海外で認知されるステレオタイプの日本として挙げられるものの中で「忍者(NINJA)」がある。忍者自体は独特な存在としてあるのだが、海外では「スパイ」といった諜報活動、さらには「ヒットマン」といった「殺し屋」といったことを忍者によって行われたと言うものである。日本でも忍者を題材とした創作物があるため、歴史的な存在の中でも有名な部類に入るのかもしれない。その忍者の歴史と役割、そして今ある忍術書はどのようなものがあるのか、そのめくるめく忍者のことについて書かれた一冊である。

第一章「戦国時代の忍び」
戦国時代における忍びの中でも有名な者としては「伊賀衆」と「甲賀衆」が主軸であったのだが、その2つの地方での違いと、そもそも「忍者」における「忍び」の定義とはどこにあるのか、そのことを取り上げている。

第二章「兵法から忍術へ」
本章では忍者における戦い方を取り上げている。その中では中国大陸における「兵法」を参考にしながらも、日本における独特の「兵法」もあり、実際に「張良一巻書」をはじめとした兵法書も存在するという。

第三章「忍術書の世界」
兵法書だけでなく、忍者ならではの「忍術書」も江戸時代中盤以降からを中心に次々と出てきており、中には今もなお残っているものも少なくない。

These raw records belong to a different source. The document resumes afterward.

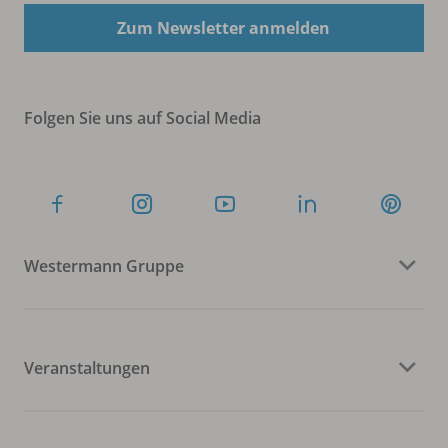
Zum Newsletter anmelden
Folgen Sie uns auf Social Media
Westermann Gruppe
Veranstaltungen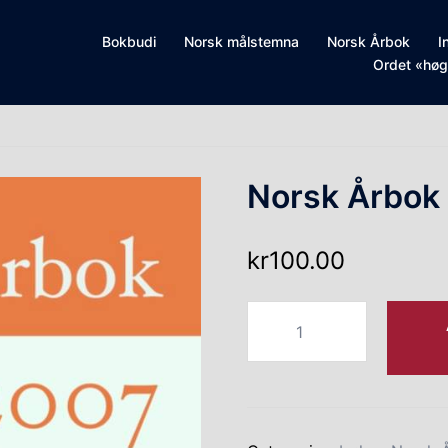
Bokbudi
Norsk målstemna
Norsk Årbok
I
Ordet «høg
Norsk Årbok
kr
100.00
Quantity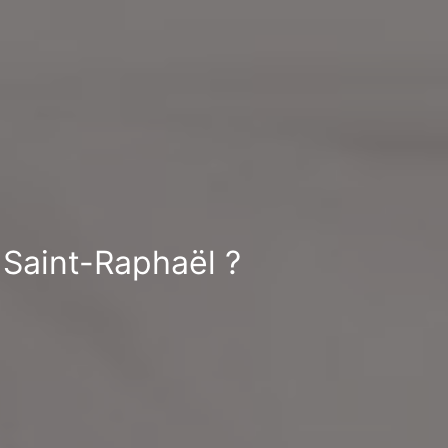
à Saint-Raphaël ?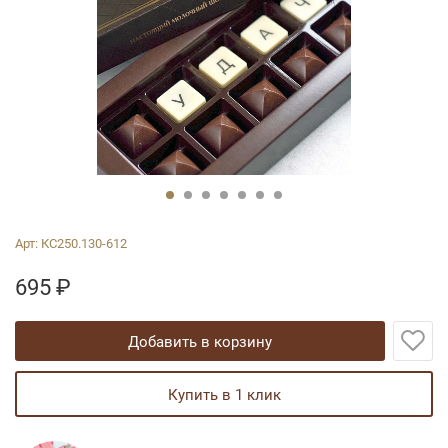
Арт:
КС250.130-612
695
₽
добавить в корзину
купить в 1 клик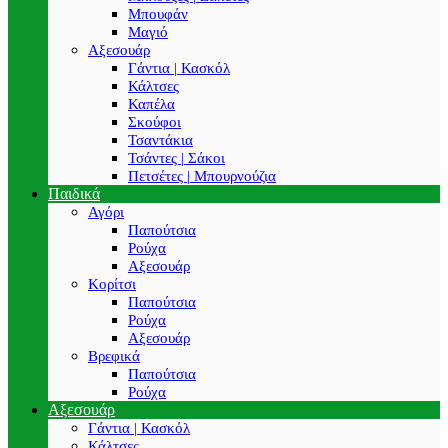
Μπουφάν
Μαγιό
Αξεσουάρ
Γάντια | Κασκόλ
Κάλτσες
Καπέλα
Σκούφοι
Τσαντάκια
Τσάντες | Σάκοι
Πετσέτες | Μπουρνούζια
Παιδικά
Αγόρι
Παπούτσια
Ρούχα
Αξεσουάρ
Κορίτσι
Παπούτσια
Ρούχα
Αξεσουάρ
Βρεφικά
Παπούτσια
Ρούχα
Αξεσουάρ
Γάντια | Κασκόλ
Κάλτσες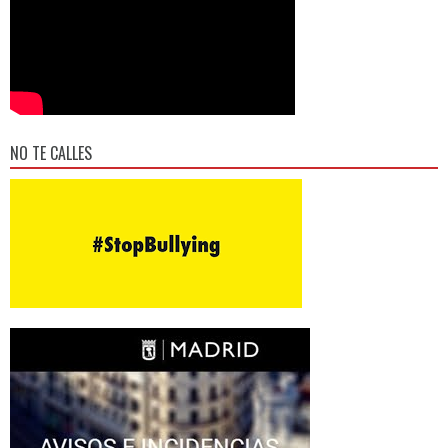
NO TE CALLES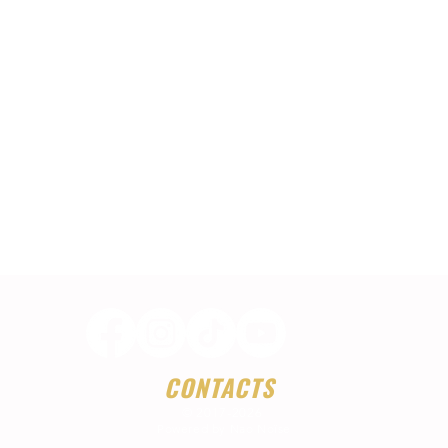
CONTACTS
© 2017-2026
Powered by Nao Noïse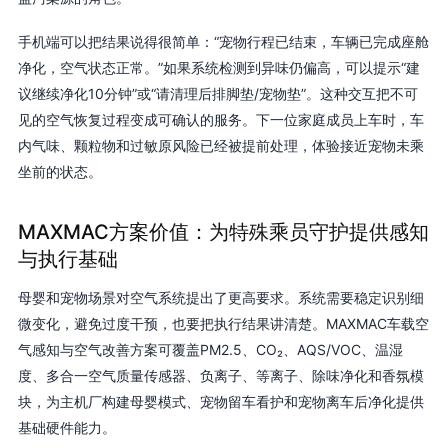
手机端可以把结果说得很简单：“宠物行程已结束，车辆已完成座舱
净化，空气状态正常。”如果系统检测到异味仍偏高，可以提示“建
议继续净化10分钟”或“请清理后排脚垫/宠物垫”。这种交互把不可
见的空气恢复过程变成可确认的服务。下一位家庭成员上车时，车
内气味、颗粒物和过敏原风险已经被提前处理，体验接近宠物未乘
坐前的状态。
MAXMAC方案价值：为特殊乘员守护提供感知
与执行基础
母婴和宠物场景对空气系统提出了更高要求。系统需要稳定识别细
微变化，避免过度干预，也要把执行结果讲清楚。MAXMAC车载空
气感知与空气改善方案可覆盖PM2.5、CO₂、AQS/VOC、温湿
度、多合一空气质量传感器、负离子、等离子、除味净化和香氛模
块，为主机厂构建母婴模式、宠物留车看护和宠物离车后净化提供
基础硬件能力。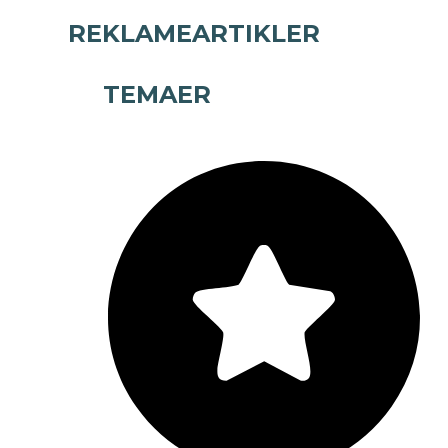
REKLAMEARTIKLER
TEMAER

忍びとしての心構えはもちろんのこと、忍びを行うための道具とその使い方、さらには「忍術」に至るまで網羅されている。

第四章「江戸時代の忍び」
忍者がスポットライトを浴び始めたのは戦国時代からであり、その時には織田信長が活躍していた時代である。その時代において服部半蔵と呼ばれる歴史的に有名な忍者も出始めただけでなく、江戸時代となったときには歴史の陰で暗躍する存在にまでなった。しかしながら倒幕と共に、その存在も薄れ、さらには忍術自体も戊辰戦争の時の新政府軍における最新の武器には通用しなくなってしまった。

武士のいた時代にて活躍をした忍者であるのだが、今も創作の中で生き続けている。その忍者のイメージはステレオタイプに脚色されているのだが、実際の忍者はどのような道を辿っていったのか、本書はそのことについて詳細に書かれているためよく分かる。